A second suspect was detained and prosecutors were trying to establish his relation to the knife attacker. The second man is Algerian, according to the police source.
Prime Minister Jean Castex, who rushed to the scene, said: “The government is... determined with all its means to fight terrorism.”
Charlie Hebdo vacated its offices after the 2015 attack and is now in a secret location. The building is now used by a television production company.
Two of its staff, a man and a woman, were in the street having a cigarette break when they were attacked, according to prosecutors and a colleague of the victims.
In the immediate aftermath, a neighbour said she saw blood on the ground and people pulling a wounded woman away into the office building.
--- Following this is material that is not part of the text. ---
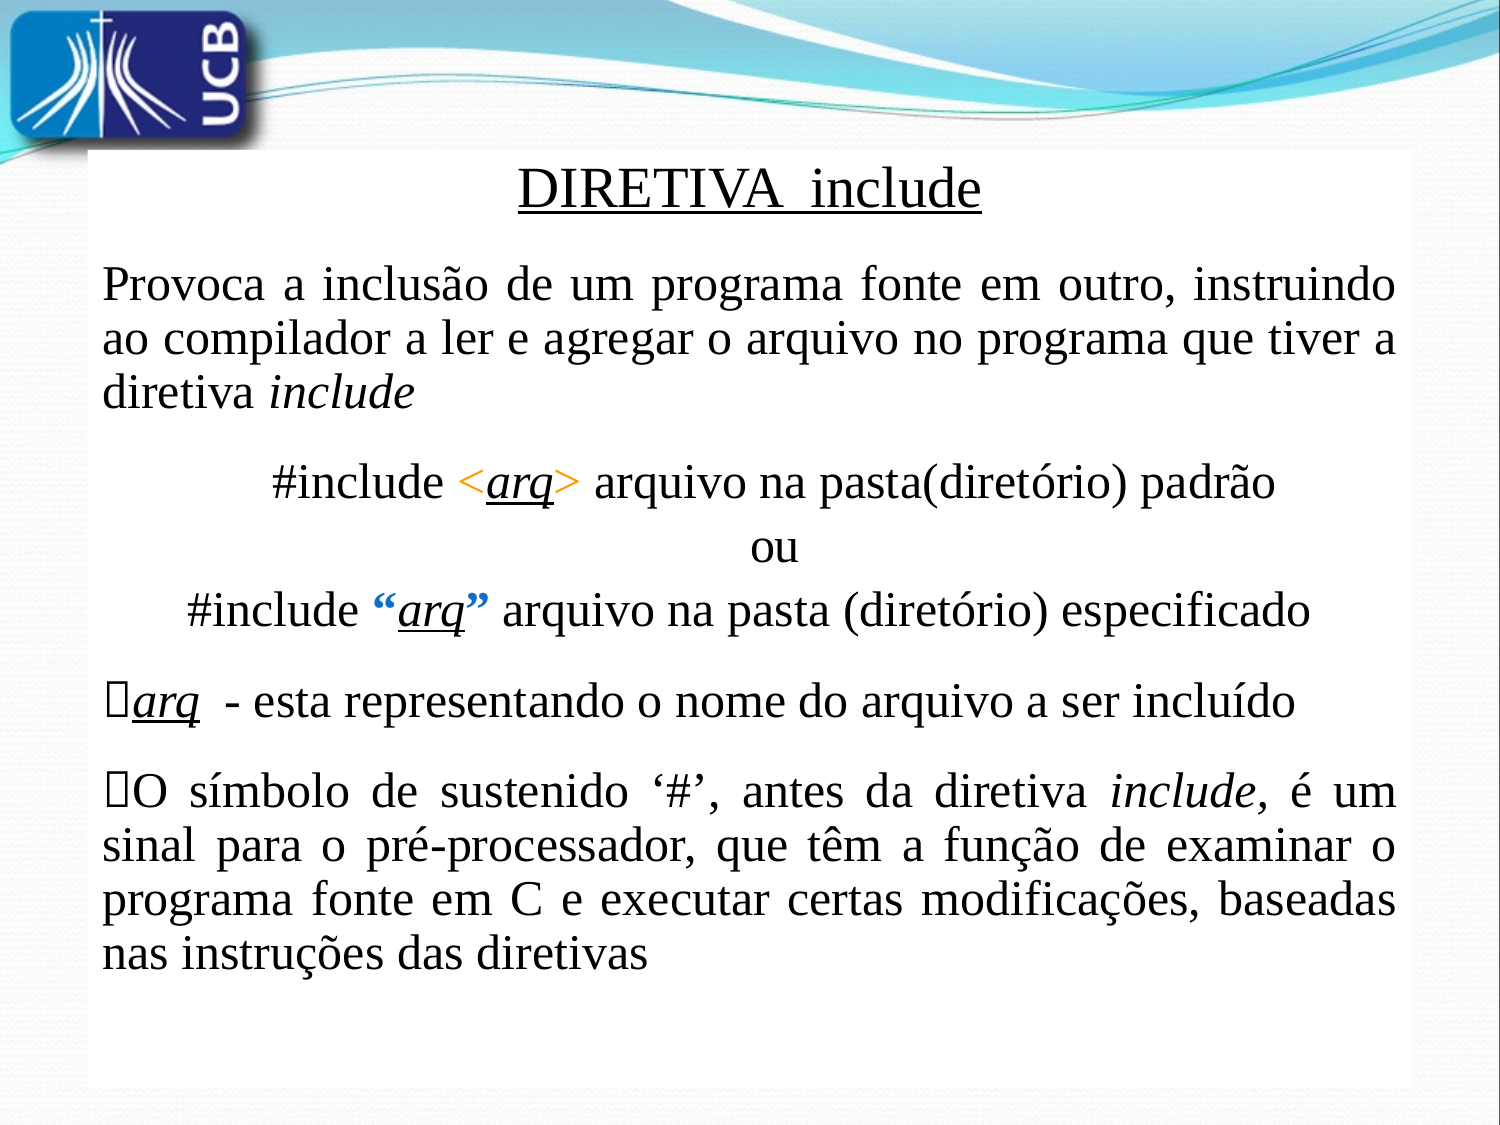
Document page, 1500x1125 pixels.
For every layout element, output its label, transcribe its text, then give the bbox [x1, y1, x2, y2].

text_box DIRETIVA include Provoca a inclusão de um programa fonte em outro, instruindo ao compilador a ler e agregar o arquivo no programa que tiver a diretiva include #include <arq> arquivo na pasta(diretório) padrão ou #include “arq” arquivo na pasta (diretório) especificado arq - esta representando o nome do arquivo a ser incluído O símbolo de sustenido ‘#’, antes da diretiva include, é um sinal para o pré-processador, que têm a função de examinar o programa fonte em C e executar certas modificações, baseadas nas instruções das diretivas [87, 149, 1413, 1088]
picture [0, 0, 1500, 1125]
She said workers repairing the road told her “a dark-skinned man randomly hit a lady with a big butcher’s knife” in front of a mural that serves as a memorial to victims of the 2015 attack.
The staff of Charlie Hebdo issued a statement expressing their support for the victims of Friday’s attack. “Far from terrorising us, such events should make us even more assertive in the defence of our values,” the statement said.
Paul Moreira, a journalist from the Premieres Lignes media production company, told French broadcaster BFM TV it was his colleagues who were attacked.